Thursday, March 25, 2021
11:00 AM - 12:00 PM
(Pacific)

The United States has arguably seen more significant antitrust developments in the last few months than over the past twenty years. Last December the U.S. Federal Trade Commission and 46 states, the District of Columbia, and Guam filed parallel antitrust suits against Facebook, in part related to the acquisitions of WhatsApp and Instagram. In October, the Department of Justice and 11 states filed a complaint against Google for the alleged monopolization of mobile search and search advertising. Then in December, two multistate coalitions (one led by Texas, the other by Colorado) filed their own antitrust lawsuits against Google. Meanwhile in November, European Union officials also accused Amazon of breaking EU competition rules, and this January a class-action antitrust lawsuit was filed against Amazon here in the U.S. What are the bases of these suits, how have the platforms responded, and what can we expect to see next?

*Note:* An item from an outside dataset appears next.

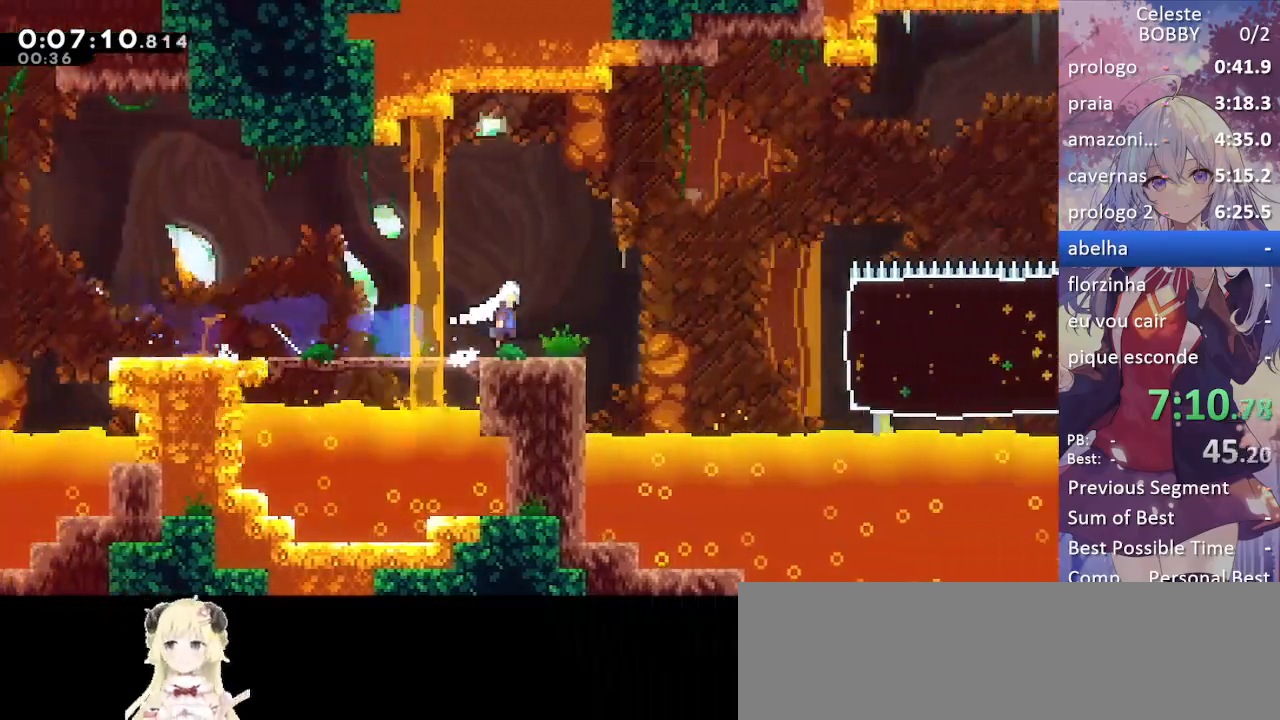
{"keys": ["grab", "right"], "events": [[217, "jump", "up"], [317, "dash", "down"], [450, "dash", "up"]]}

Join Kelly Born, affiliate at Stanford’s Cyber Policy Center and Director of the Cyber Initiative at the Hewlett Foundation in conversation with Dina Srinivasan from Yale Law School, Sandeep Vaheesan, legal director at the Open Markets Institute and former Regulations Counsel at the Consumer Financial Protection Bureau, and Mark Lemley of Stanford Law School on March 25 at 11 am Pacific Time.